Migration: EU leaders should adopt the Slovak Presidency’s “effective solidarity” concept instead of attempting to impose mandatory migrant quotas on member states. By widening the definition of solidarity beyond the number of migrants accepted, the EU would defuse a major euroskeptic criticism – that it is attempting to force migrants onto legitimately elected governments and societies. After the V4’s refusal to adhere to the mandatory quota system, which revealed the limits of EU solidarity on migration, more ambitious steps do not appear possible at this time.

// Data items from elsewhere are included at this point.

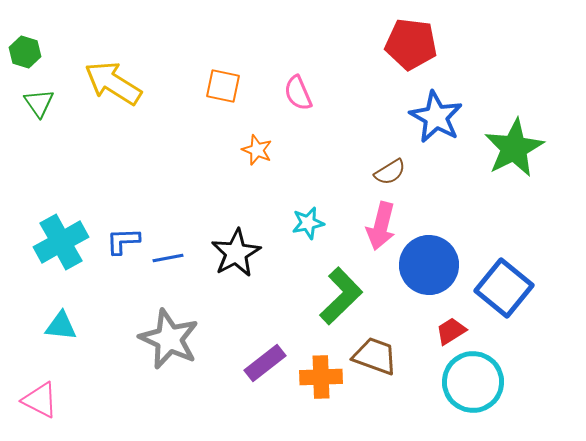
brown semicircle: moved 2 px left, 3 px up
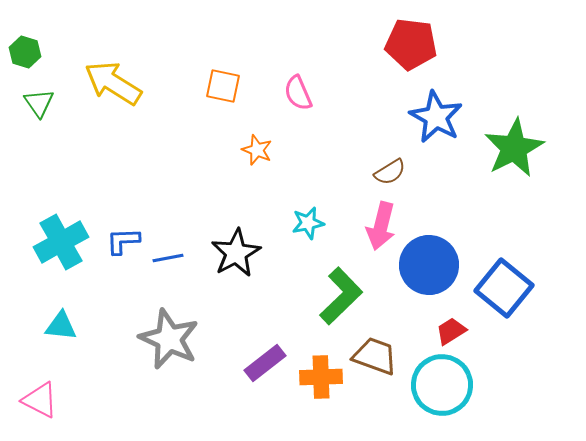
cyan circle: moved 31 px left, 3 px down
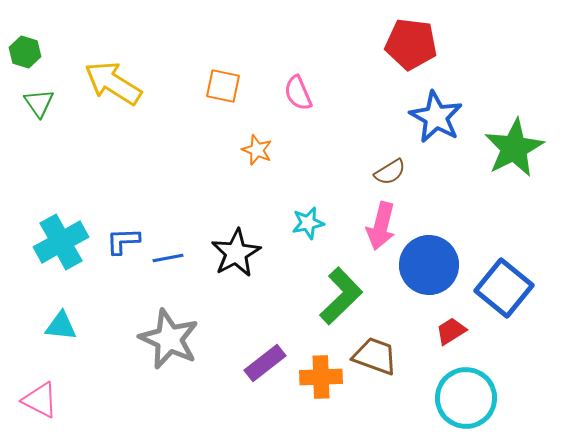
cyan circle: moved 24 px right, 13 px down
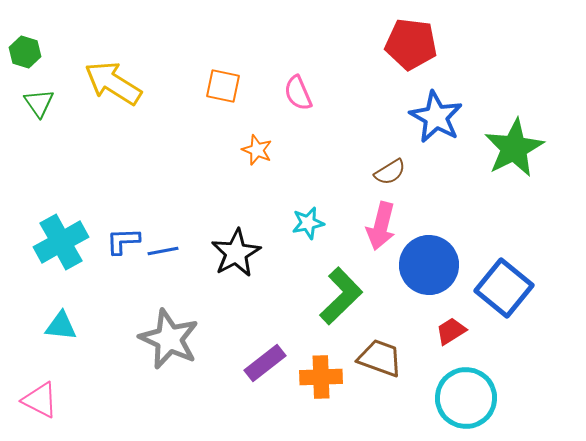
blue line: moved 5 px left, 7 px up
brown trapezoid: moved 5 px right, 2 px down
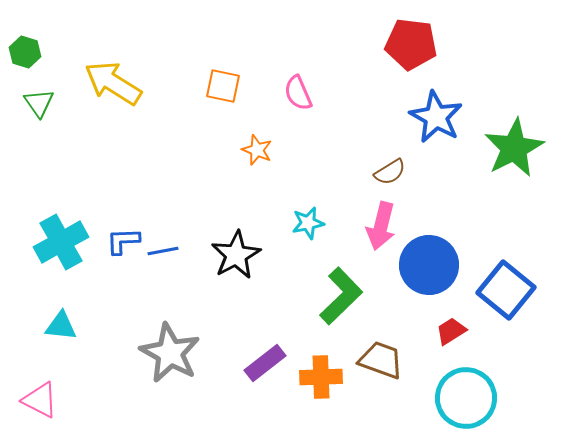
black star: moved 2 px down
blue square: moved 2 px right, 2 px down
gray star: moved 1 px right, 14 px down; rotated 4 degrees clockwise
brown trapezoid: moved 1 px right, 2 px down
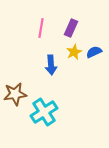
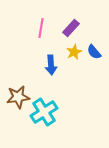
purple rectangle: rotated 18 degrees clockwise
blue semicircle: rotated 105 degrees counterclockwise
brown star: moved 3 px right, 3 px down
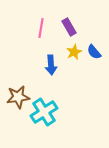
purple rectangle: moved 2 px left, 1 px up; rotated 72 degrees counterclockwise
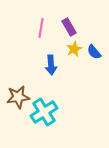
yellow star: moved 3 px up
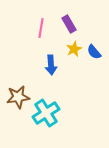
purple rectangle: moved 3 px up
cyan cross: moved 2 px right, 1 px down
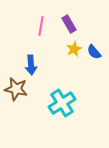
pink line: moved 2 px up
blue arrow: moved 20 px left
brown star: moved 2 px left, 8 px up; rotated 20 degrees clockwise
cyan cross: moved 16 px right, 10 px up
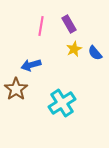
blue semicircle: moved 1 px right, 1 px down
blue arrow: rotated 78 degrees clockwise
brown star: rotated 25 degrees clockwise
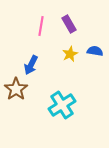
yellow star: moved 4 px left, 5 px down
blue semicircle: moved 2 px up; rotated 140 degrees clockwise
blue arrow: rotated 48 degrees counterclockwise
cyan cross: moved 2 px down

Terrorism: Investigations of recent terror attacks in the EU have revealed that fragmented and incomplete databases on terror suspects, and a lack of cooperation among intelligence agencies, are key deficiencies that need to be addressed. Political support for greater investment in and cooperation among intelligence agencies, including the formation of an EU-wide terror suspect database, is urgently needed. Additionally, the political opening for increased defense cooperation and integration should be seized to bolster cohesion and ensure that the EU has the military capabilities – as a part of its broader foreign policy toolkit – to address sources of radicalization before they threaten Europe.

Through a combination of integration and renationalization, the EU would mitigate other threats to its cohesion: Russia’s support for euroskeptic parties, the potential collapse of its refugee deal with Turkey, British efforts to secure lenient departure terms, and future economic shocks.